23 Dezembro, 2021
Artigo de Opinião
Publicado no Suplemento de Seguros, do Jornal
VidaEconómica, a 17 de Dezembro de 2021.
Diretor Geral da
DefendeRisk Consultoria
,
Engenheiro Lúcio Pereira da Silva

————————

Assignment
Everything from the line containing "Diretor Geral da" through the last line above should be set down exactly; include no other lines.

Written answer
Diretor Geral da
DefendeRisk Consultoria
,
Engenheiro Lúcio Pereira da Silva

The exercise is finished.